Okay, so I know yesterday I was all, “It’s so hard to write about letting go when you’re on vacation,” but then I read TODAY’S topic about letting go of negativity and I was like, “THAT IS SO WHAT I NEED RIGHT NOW!”
(Don’t fret; I’ve sadly accepted that I’m one of those people who takes comfort in what I don’t consider to be a self-help book, but what is pretty damn close to a self-help book.)
I mean, the book doesn’t help ALL the time; I try to follow its suggestions and such, and most importantly, I think the constant writing – a needed outlet – has helped tremendously. However, there are times when I fixate. And I get angry. And I wouldn’t mind being destructive.
My dad, especially, is a huge proponent of “letting things go”. “Amanda,” he says, “Why are you worried about this? LET IT GO.” “Amanda, seriously? Stop. LET IT GO.” And I don’t think he understands that I WOULD LOVE TO LET IT GO… it just doesn’t happen.
Beattie says that positivity is very transforming; along the same vein so is negativity. And I kind of think that I might be more of a negative person than a positive person. I’d like to tell myself that if I wasn’t dealing with people who were so emotionally draining that I’d be a happier person, but really it’s a personal choice. It goes back to what I wrote in an earlier blog post: people have power over you, if you let them. So I tell myself that these situations are temporary, that people who choose to be immature and spiteful are just ugly and unworthy of my time; that if they’ve chosen to go out of their way to be stupid then it must mean that I’ve done something right. And yet, I just keep thinking. And BOOM! I’ve just given them power. It’s really not enough to know, that in the end, I’m a-million-times-over a better person.
I guess this is to say that I’ve not yet learned how to transform negativity into positivity. Is the key to find something you love in each and every day, despite the things that bring you down? Or is the key, still, to just try and love yourself as much as you can?
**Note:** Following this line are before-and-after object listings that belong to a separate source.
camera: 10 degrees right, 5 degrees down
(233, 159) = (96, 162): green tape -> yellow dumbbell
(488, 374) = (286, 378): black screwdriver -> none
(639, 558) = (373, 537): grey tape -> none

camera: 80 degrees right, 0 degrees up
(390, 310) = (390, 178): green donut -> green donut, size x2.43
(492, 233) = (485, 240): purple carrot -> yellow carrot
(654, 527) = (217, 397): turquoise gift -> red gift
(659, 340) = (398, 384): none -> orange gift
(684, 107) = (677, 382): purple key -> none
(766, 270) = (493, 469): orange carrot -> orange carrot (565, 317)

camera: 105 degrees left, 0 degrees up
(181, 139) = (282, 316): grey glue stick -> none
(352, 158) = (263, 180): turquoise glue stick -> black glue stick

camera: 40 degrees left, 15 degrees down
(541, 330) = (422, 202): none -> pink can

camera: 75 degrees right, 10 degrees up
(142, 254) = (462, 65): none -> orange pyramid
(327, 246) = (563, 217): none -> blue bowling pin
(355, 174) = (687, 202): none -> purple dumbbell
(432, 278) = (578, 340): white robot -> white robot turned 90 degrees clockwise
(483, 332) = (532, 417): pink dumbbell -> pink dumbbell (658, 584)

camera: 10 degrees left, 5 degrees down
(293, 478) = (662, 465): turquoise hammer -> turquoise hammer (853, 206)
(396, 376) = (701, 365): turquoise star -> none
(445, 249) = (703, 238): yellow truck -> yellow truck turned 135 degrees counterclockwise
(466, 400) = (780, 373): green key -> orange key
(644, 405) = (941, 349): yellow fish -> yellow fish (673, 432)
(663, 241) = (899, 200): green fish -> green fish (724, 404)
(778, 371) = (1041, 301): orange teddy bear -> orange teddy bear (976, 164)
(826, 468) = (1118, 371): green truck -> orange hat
Or, in fact, is the key figuring out that you have to stop comparing yourself to someone else, because as long as you care about yourself, you’ll end up being a pretty damn happy person no matter what life throws at you?
You’re only defeated if you let yourself be. And while I never will be defeated (hey! look! positivity!), I believe it’s time to start rerouting this path that I’m currently on. So that, should I come across the love of self, I remember to hold onto it and let it help me get through rough times. I mean, really, love’s all you need, right?